House Colours and Emblems
| House | Colour | Symbol | Origin of Name |
Senior Houses (9th to 12th)
| Betwa | Orange | Rhino | Betwa River |
| Chambal | Black | Bison | Chambal River |
| Narmada | Royal Blue | Lion | Narmada River |
| Satpura | Red | Elephant | Satpura Mountain Range |
| Vindhya | Yellow | White Tiger | Vindhya Mountain Range |
Junior Houses (6th to 8th)
| Junior Betwa | Orange | Rhino | Betwa River |
| Junior Chambal | Green | Bison | Chambal River |
| Junior Narmada | Royal Blue | Lion | Narmada River |
| Junior Satpura | Red | Elephant | Satpura Mountain Range |
| Junior Vindhya | Yellow | White Tiger | Vindhya Mountain Range |

===Cadets Mess===
The campus has a central cadets' mess which caters for members in one sitting. Both vegetarian and non-vegetarian food is served as per choice of the cadets.

=== Athletic Field ===
The campus has many playgrounds for different games. Campus has basketball courts, volleyball courts, hockey ground, tennis court, skating rink, swimming pool, horse riding facilities and football fields. It also has one athletic field where annual athletic events are conducted, the field has 400 meter track for racing and other track events, it also has pole vault, high jump, long jump, hammer throw, short-put and triple jump fields. There are three permanent helipads in athletic field.

==N.C.C.==
N.C.C. is an integral part of students' life in Sainik Schools. The School has an Independent Company of Junior and Senior Division. N.C.C. unit of school comprises all the three wings of NCC i.e. the Army, Naval and Air.

==Sports and Games==
Morning P.T. and evening games are compulsory for all cadets. The School has facilities for Volleyball, Basketball, Football, Badminton, Hockey and Tennis. The school has a gym. Coaching is provided by qualified instructors from the defence services for the games and physical training. Indoor games like TT, Chess and Carrom are also available. The School has an obstacle course to test and improve students' courage, physical endurance and physique. P.T. is compulsory and all students are to take part in regular physical training, including cross country runs. Centralised mountaineering and trekking courses and camps are also conducted by the Sainik Schools Society.

==Notable alumni==
Alumni of the Sainik School Rewa or SSR are known as Sainwinian. The school counts numerous politicians, bureaucrats, doctors, engineers, journalists, entrepreneurs, business leaders and a legion of military leaders as its alumni.

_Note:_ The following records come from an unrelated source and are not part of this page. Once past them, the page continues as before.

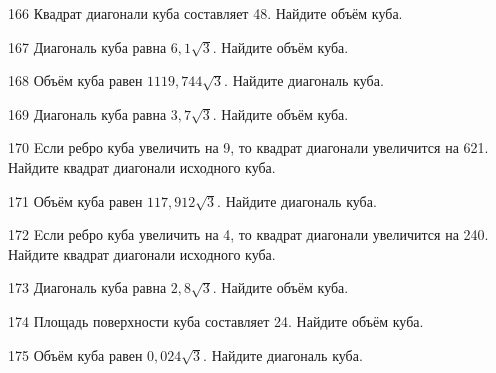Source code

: \begin{taskBN}{166}
Квадрат диагонали куба составляет 48. Найдите объём куба.
\end{taskBN}

\begin{taskBN}{167}
Диагональ куба равна $6,1\sqrt{3}$. Найдите объём куба.
\end{taskBN}

\begin{taskBN}{168}
Объём куба равен $1119,744\sqrt{3}$. Найдите диагональ куба.
\end{taskBN}

\begin{taskBN}{169}
Диагональ куба равна $3,7\sqrt{3}$. Найдите объём куба.
\end{taskBN}

\begin{taskBN}{170}
Eсли ребро куба увеличить на 9, то квадрат диагонали увеличится на 621. Найдите квадрат диагонали исходного куба.
\end{taskBN}

\begin{taskBN}{171}
Объём куба равен $117,912\sqrt{3}$. Найдите диагональ куба.
\end{taskBN}

\begin{taskBN}{172}
Eсли ребро куба увеличить на 4, то квадрат диагонали увеличится на 240. Найдите квадрат диагонали исходного куба.
\end{taskBN}

\begin{taskBN}{173}
Диагональ куба равна $2,8\sqrt{3}$. Найдите объём куба.
\end{taskBN}

\begin{taskBN}{174}
Площадь поверхности куба составляет 24. Найдите объём куба.
\end{taskBN}

\begin{taskBN}{175}
Объём куба равен $0,024\sqrt{3}$. Найдите диагональ куба.
\end{taskBN}

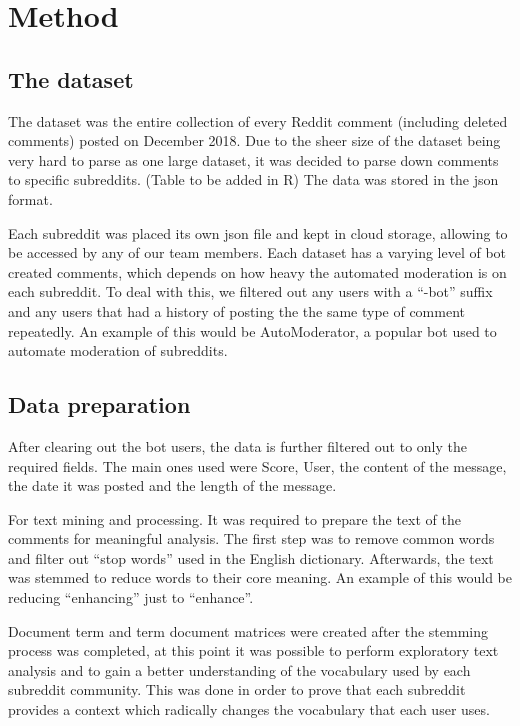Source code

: \chapter{Method}\label{ch:Method}

\section{The dataset}

The dataset was the entire collection of every Reddit comment (including deleted comments) posted on December 2018. Due to the sheer size of the dataset being very hard to parse as one large dataset, it was decided to parse down comments to specific subreddits. (Table to be added in R)  The data was stored in the json format.

Each subreddit was placed its own json file and kept in cloud storage, allowing to be accessed by any of our team members. Each dataset has a varying level of bot created comments, which depends on how heavy the automated moderation is on each subreddit. To deal with this, we filtered out any users with a “-bot” suffix and any users that had a history of posting the the same type of comment repeatedly. An example of this would be AutoModerator, a popular bot used to automate moderation of subreddits. 

\section {Data preparation}
After clearing out the bot users, the data is further filtered out to only the required fields. The main ones used were Score, User, the content of the message, the date it was posted and the length of the message.

For text mining and processing. It was required to prepare the text of the comments for meaningful analysis. The first step was to remove common words and filter out “stop words” used in the English dictionary. Afterwards, the text was stemmed to reduce words to their core meaning. An example of this would be reducing “enhancing” just to “enhance”. 

Document term and term document matrices were created after the stemming process was completed, at this point it was possible to perform exploratory text analysis and to gain a better understanding of the vocabulary used by each subreddit community. This was done in order to prove that each subreddit provides a context which radically changes the vocabulary that each user uses.

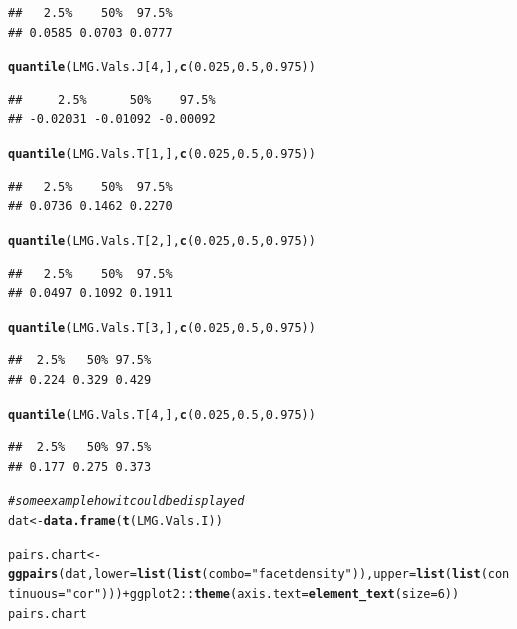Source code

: \documentclass[11pt,a4paper,twoside]{book}\usepackage[]{graphicx}\usepackage[]{color}
\makeatletter
\newcommand{\hlnum}[1]{\textcolor[rgb]{0.686,0.059,0.569}{#1}}%
\newcommand{\hlstr}[1]{\textcolor[rgb]{0.192,0.494,0.8}{#1}}%
\newcommand{\hlcom}[1]{\textcolor[rgb]{0.678,0.584,0.686}{\textit{#1}}}%
\newcommand{\hlopt}[1]{\textcolor[rgb]{0,0,0}{#1}}%
\newcommand{\hlstd}[1]{\textcolor[rgb]{0.345,0.345,0.345}{#1}}%
\newcommand{\hlkwb}[1]{\textcolor[rgb]{0.69,0.353,0.396}{#1}}%
\newcommand{\hlkwc}[1]{\textcolor[rgb]{0.333,0.667,0.333}{#1}}%
\newcommand{\hlkwd}[1]{\textcolor[rgb]{0.737,0.353,0.396}{\textbf{#1}}}%
\newenvironment{kframe}{%
 \def\at@end@of@kframe{}%
 \ifinner\ifhmode%
  \def\at@end@of@kframe{\end{minipage}}%
  \begin{minipage}{\columnwidth}%
 \fi\fi%
 \def\FrameCommand##1{\hskip\@totalleftmargin \hskip-\fboxsep
 \colorbox{shadecolor}{##1}\hskip-\fboxsep
     \hskip-\linewidth \hskip-\@totalleftmargin \hskip\columnwidth}%
 \MakeFramed {\advance\hsize-\width
   \@totalleftmargin\z@ \linewidth\hsize
   \@setminipage}}%
 {\par\unskip\endMakeFramed%
 \at@end@of@kframe}
\newenvironment{knitrout}{}{} %
\makeatother
\begin{document}
\begin{knitrout}
\begin{kframe}
\begin{alltt}
\end{alltt}
\begin{verbatim}
##   2.5%    50%  97.5% 
## 0.0585 0.0703 0.0777
\end{verbatim}
\begin{alltt}
\hlkwd{quantile}\hlstd{(LMG.Vals.J[}\hlnum{4}\hlstd{,],} \hlkwd{c}\hlstd{(}\hlnum{0.025}\hlstd{,} \hlnum{0.5}\hlstd{,} \hlnum{0.975}\hlstd{))}
\end{alltt}
\begin{verbatim}
##     2.5%      50%    97.5% 
## -0.02031 -0.01092 -0.00092
\end{verbatim}
\begin{alltt}
\hlkwd{quantile}\hlstd{(LMG.Vals.T[}\hlnum{1}\hlstd{,],} \hlkwd{c}\hlstd{(}\hlnum{0.025}\hlstd{,} \hlnum{0.5}\hlstd{,} \hlnum{0.975}\hlstd{))}
\end{alltt}
\begin{verbatim}
##   2.5%    50%  97.5% 
## 0.0736 0.1462 0.2270
\end{verbatim}
\begin{alltt}
\hlkwd{quantile}\hlstd{(LMG.Vals.T[}\hlnum{2}\hlstd{,],} \hlkwd{c}\hlstd{(}\hlnum{0.025}\hlstd{,} \hlnum{0.5}\hlstd{,} \hlnum{0.975}\hlstd{))}
\end{alltt}
\begin{verbatim}
##   2.5%    50%  97.5% 
## 0.0497 0.1092 0.1911
\end{verbatim}
\begin{alltt}
\hlkwd{quantile}\hlstd{(LMG.Vals.T[}\hlnum{3}\hlstd{,],} \hlkwd{c}\hlstd{(}\hlnum{0.025}\hlstd{,} \hlnum{0.5}\hlstd{,} \hlnum{0.975}\hlstd{))}
\end{alltt}
\begin{verbatim}
##  2.5%   50% 97.5% 
## 0.224 0.329 0.429
\end{verbatim}
\begin{alltt}
\hlkwd{quantile}\hlstd{(LMG.Vals.T[}\hlnum{4}\hlstd{,],} \hlkwd{c}\hlstd{(}\hlnum{0.025}\hlstd{,} \hlnum{0.5}\hlstd{,} \hlnum{0.975}\hlstd{))}
\end{alltt}
\begin{verbatim}
##  2.5%   50% 97.5% 
## 0.177 0.275 0.373
\end{verbatim}
\begin{alltt}
\hlcom{# some example how it could be displayed}
\hlstd{dat} \hlkwb{<-} \hlkwd{data.frame}\hlstd{(}\hlkwd{t}\hlstd{(LMG.Vals.I))}

\hlstd{pairs.chart} \hlkwb{<-} \hlkwd{ggpairs}\hlstd{(dat,} \hlkwc{lower} \hlstd{=} \hlkwd{list}\hlstd{(}\hlkwd{list}\hlstd{(}\hlkwc{combo} \hlstd{=} \hlstr{"facetdensity"}\hlstd{)),} \hlkwc{upper} \hlstd{=} \hlkwd{list}\hlstd{(}\hlkwd{list}\hlstd{(}\hlkwc{continuous} \hlstd{=} \hlstr{"cor"}\hlstd{)))} \hlopt{+} \hlstd{ggplot2}\hlopt{::}\hlkwd{theme}\hlstd{(}\hlkwc{axis.text} \hlstd{=} \hlkwd{element_text}\hlstd{(}\hlkwc{size} \hlstd{=} \hlnum{6}\hlstd{))}
\hlstd{pairs.chart}
\end{alltt}
\end{kframe}


\end{knitrout}
\end{document}
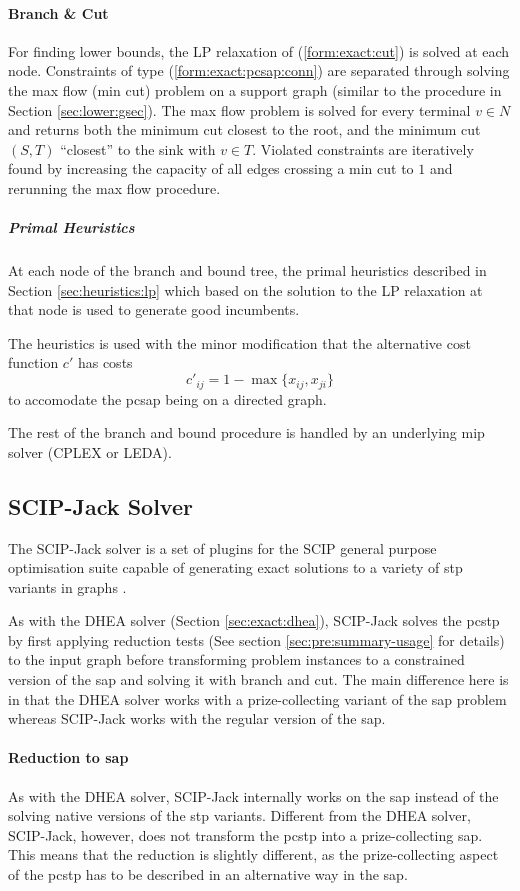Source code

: \paragraph{Branch \& Cut}

For finding lower bounds, the LP relaxation of (\ref{form:exact:cut}) is solved at each node.
Constraints of type (\ref{form:exact:pcsap:conn}) are separated through solving the max flow (min cut)
problem on a support graph (similar to the procedure in Section \ref{sec:lower:gsec}). 
The max flow problem is solved for every terminal $v \in N$ and returns both the minimum cut closest to
the root, and the minimum cut $(S,T)$ ``closest'' to the sink with $v \in T$.
Violated constraints are iteratively found by increasing the
capacity of all edges crossing a min cut to $1$ and rerunning the max flow procedure.

\subparagraph{Primal Heuristics}
At each node of the branch and bound tree, the primal heuristics described in Section \ref{sec:heuristics:lp}
which based on the solution to the LP relaxation at that node
is used to generate good incumbents.

The heuristics is used with the minor modification that the alternative cost function $c'$ has
costs
$$c'_{ij} = 1 - \max\{x_{ij}, x_{ji} \}$$
to accomodate the \gls{pcsap} being on a directed graph.

The rest of the branch and bound procedure is handled by an underlying \gls{mip} solver (CPLEX or LEDA).
\subsection{SCIP-Jack Solver}
\label{sec:exact:scipj}
The SCIP-Jack solver is a set of plugins for the SCIP general purpose optimisation suite capable
of generating exact solutions to a variety of \gls{stp} variants in graphs \cite{gamrath2017scip}.

As with the DHEA solver (Section \ref{sec:exact:dhea}), SCIP-Jack solves the \gls{pcstp} by first applying
reduction tests (See section \ref{sec:pre:summary-usage} for details) to the input graph before transforming problem
instances to a constrained version of the \gls{sap} and solving it with branch and cut.
The main difference here is in that the DHEA solver works with a prize-collecting variant
 of the \gls{sap} problem whereas SCIP-Jack works with the regular version of the \gls{sap}.

\paragraph{Reduction to \gls{sap}}
As with the DHEA solver, SCIP-Jack internally works on the \gls{sap} instead of the solving native
versions of the \gls{stp} variants. Different from the DHEA solver, SCIP-Jack, however, does not
transform the \gls{pcstp} into a prize-collecting \gls{sap}. This means that the reduction is slightly
different, as the prize-collecting aspect of the \gls{pcstp} has to be described in an alternative
way in the \gls{sap}.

- Admiral Dinesh K Tripathi, PVSM, AVSM, NM, ADC - Chief of the Naval Staff
- General Upendra Dwivedi, PVSM, AVSM, ADC - Chief of the Army Staff
- Satyavrat Chaturvedi and Sundar Lal Tiwari both active politicians are alumni of SSR.
- Lieutenant General K. T. Parnaik, PVSM, UYSM, YSM (Retd) - Governor of Arunachal Pradesh
- Lieutenant General A. K. Singh, PVSM, AVSM, SM, VSM, ADC (Retd) - Lieutenant Governor of the Andaman and Nicobar Islands (Retd).
- Lieutenant General Munish Sibal, PVSM, AVSM** (Retd)
- Lieutenant General DS Chauhan, PVSM, AVSM (Retd)
- Major General MP Singh (Retd)
- Air Vice Marshal Navin Verma, AVSM (Retd)
- Air Vice Marshal AK Tiwari (Retd)
- Air Marshal PK Roy, PVSM, AVSM, VM, VSM, ADC (Retd)
- Lieutenant General Sandeep Singh, AVSM*, SM, VSM
- Lieutenant General AT Parnaik, SM, VSM
- Major General NP Gadkari
- Major General PN Tripathi, VSM
- Vice Admiral Dinesh Prabhakar, NM, VSM
- Major General VP Chaturvedi
- Rear Admiral Rakesh Pandit, NM
- Vice Admiral Atul Kumar Jain, PVSM, AVSM, VSM

The school alumni have received 3 Vir Chakra, 3 Shaurya Chakra, 4 Sena Medal (Gallantry) and numerous distinguish service medals.